## WHAT THE EXERCISE ASKS
In the listing that follows, give every line again exactly and omit the pictures.

DATA FOR THE TASK START

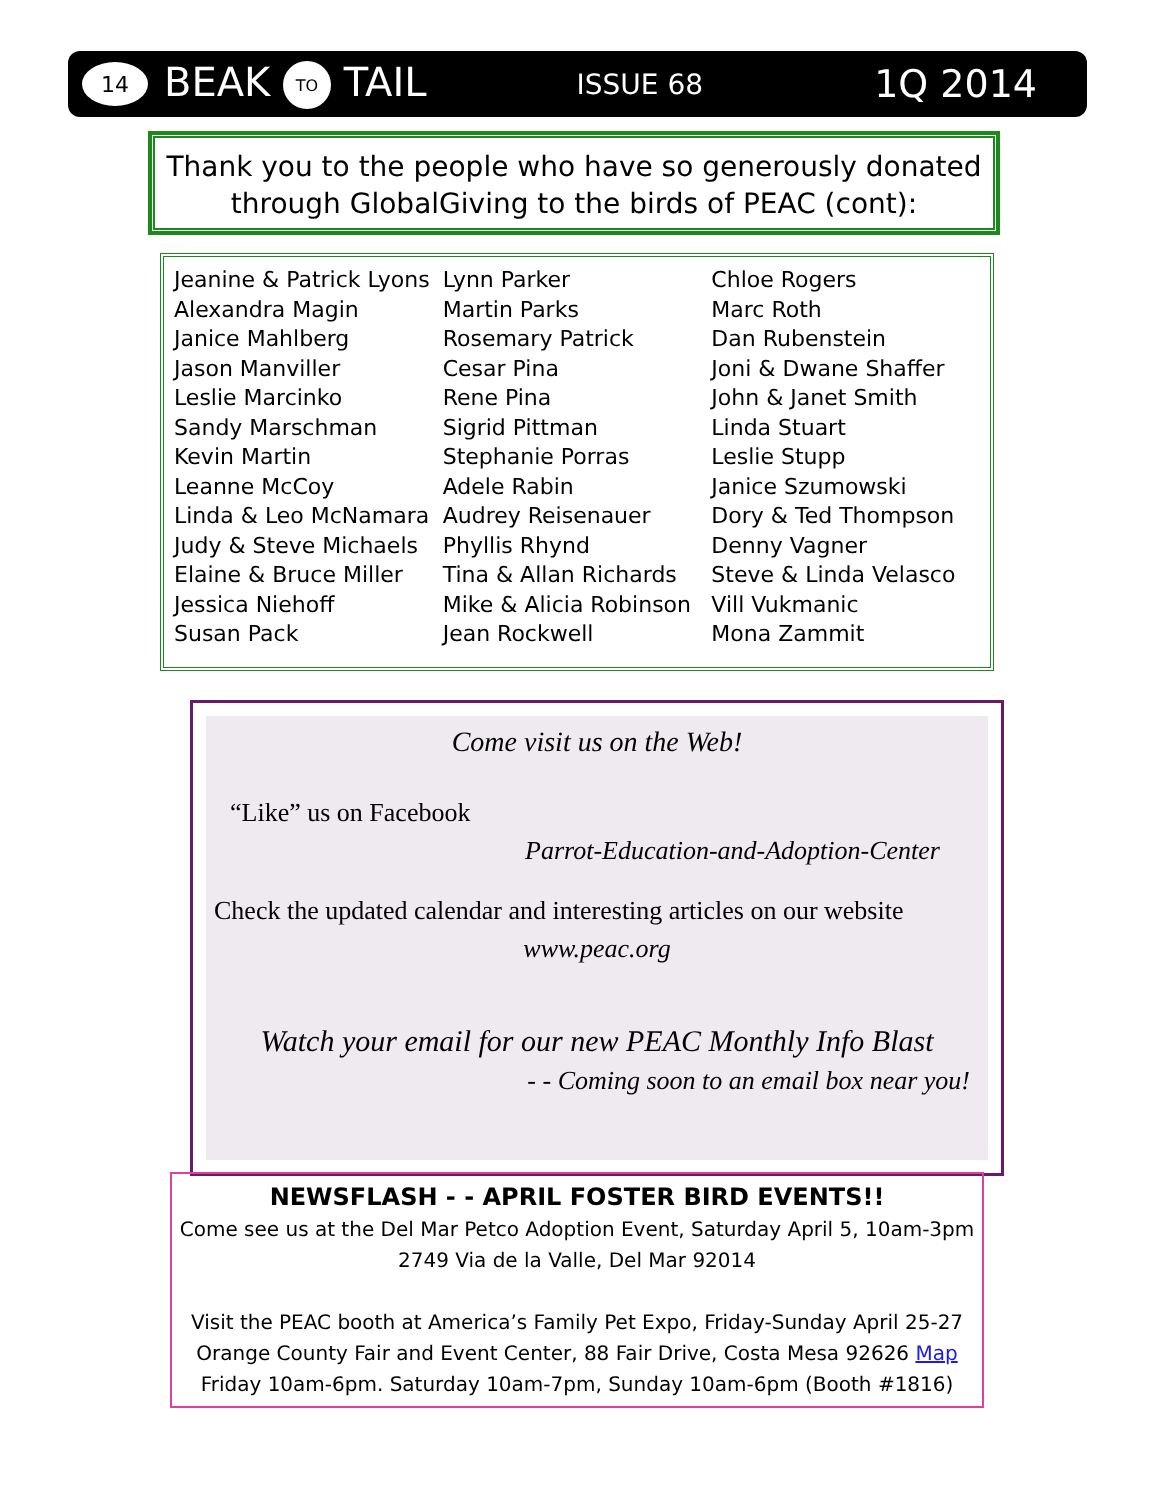14 BEAK TO TAIL ISSUE 68 1Q 2014
Thank you to the people who have so generously donated
through GlobalGiving to the birds of PEAC (cont):
Jeanine & Patrick Lyons
Alexandra Magin
Janice Mahlberg
Jason Manviller
Leslie Marcinko
Sandy Marschman
Kevin Martin
Leanne McCoy
Linda & Leo McNamara
Judy & Steve Michaels
Elaine & Bruce Miller
Jessica Niehoff
Susan Pack
Lynn Parker
Martin Parks
Rosemary Patrick
Cesar Pina
Rene Pina
Sigrid Pittman
Stephanie Porras
Adele Rabin
Audrey Reisenauer
Phyllis Rhynd
Tina & Allan Richards
Mike & Alicia Robinson
Jean Rockwell
Chloe Rogers
Marc Roth
Dan Rubenstein
Joni & Dwane Shaffer
John & Janet Smith
Linda Stuart
Leslie Stupp
Janice Szumowski
Dory & Ted Thompson
Denny Vagner
Steve & Linda Velasco
Vill Vukmanic
Mona Zammit
Come visit us on the Web!
“Like” us on Facebook
Parrot-Education-and-Adoption-Center
Check the updated calendar and interesting articles on our website
www.peac.org
Watch your email for our new PEAC Monthly Info Blast
- - Coming soon to an email box near you!
NEWSFLASH - - APRIL FOSTER BIRD EVENTS!!
Come see us at the Del Mar Petco Adoption Event, Saturday April 5, 10am-3pm
2749 Via de la Valle, Del Mar 92014
Visit the PEAC booth at America’s Family Pet Expo, Friday-Sunday April 25-27
Orange County Fair and Event Center, 88 Fair Drive, Costa Mesa 92626 Map
Friday 10am-6pm. Saturday 10am-7pm, Sunday 10am-6pm (Booth #1816)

DATA FOR THE TASK END

## RESULT FOR THIS TASK
14 BEAK TO TAIL ISSUE 68 1Q 2014
Thank you to the people who have so generously donated
through GlobalGiving to the birds of PEAC (cont):
Jeanine & Patrick Lyons
Alexandra Magin
Janice Mahlberg
Jason Manviller
Leslie Marcinko
Sandy Marschman
Kevin Martin
Leanne McCoy
Linda & Leo McNamara
Judy & Steve Michaels
Elaine & Bruce Miller
Jessica Niehoff
Susan Pack
Lynn Parker
Martin Parks
Rosemary Patrick
Cesar Pina
Rene Pina
Sigrid Pittman
Stephanie Porras
Adele Rabin
Audrey Reisenauer
Phyllis Rhynd
Tina & Allan Richards
Mike & Alicia Robinson
Jean Rockwell
Chloe Rogers
Marc Roth
Dan Rubenstein
Joni & Dwane Shaffer
John & Janet Smith
Linda Stuart
Leslie Stupp
Janice Szumowski
Dory & Ted Thompson
Denny Vagner
Steve & Linda Velasco
Vill Vukmanic
Mona Zammit
Come visit us on the Web!
“Like” us on Facebook
Parrot-Education-and-Adoption-Center
Check the updated calendar and interesting articles on our website
www.peac.org
Watch your email for our new PEAC Monthly Info Blast
- - Coming soon to an email box near you!
NEWSFLASH - - APRIL FOSTER BIRD EVENTS!!
Come see us at the Del Mar Petco Adoption Event, Saturday April 5, 10am-3pm
2749 Via de la Valle, Del Mar 92014
Visit the PEAC booth at America’s Family Pet Expo, Friday-Sunday April 25-27
Orange County Fair and Event Center, 88 Fair Drive, Costa Mesa 92626 Map
Friday 10am-6pm. Saturday 10am-7pm, Sunday 10am-6pm (Booth #1816)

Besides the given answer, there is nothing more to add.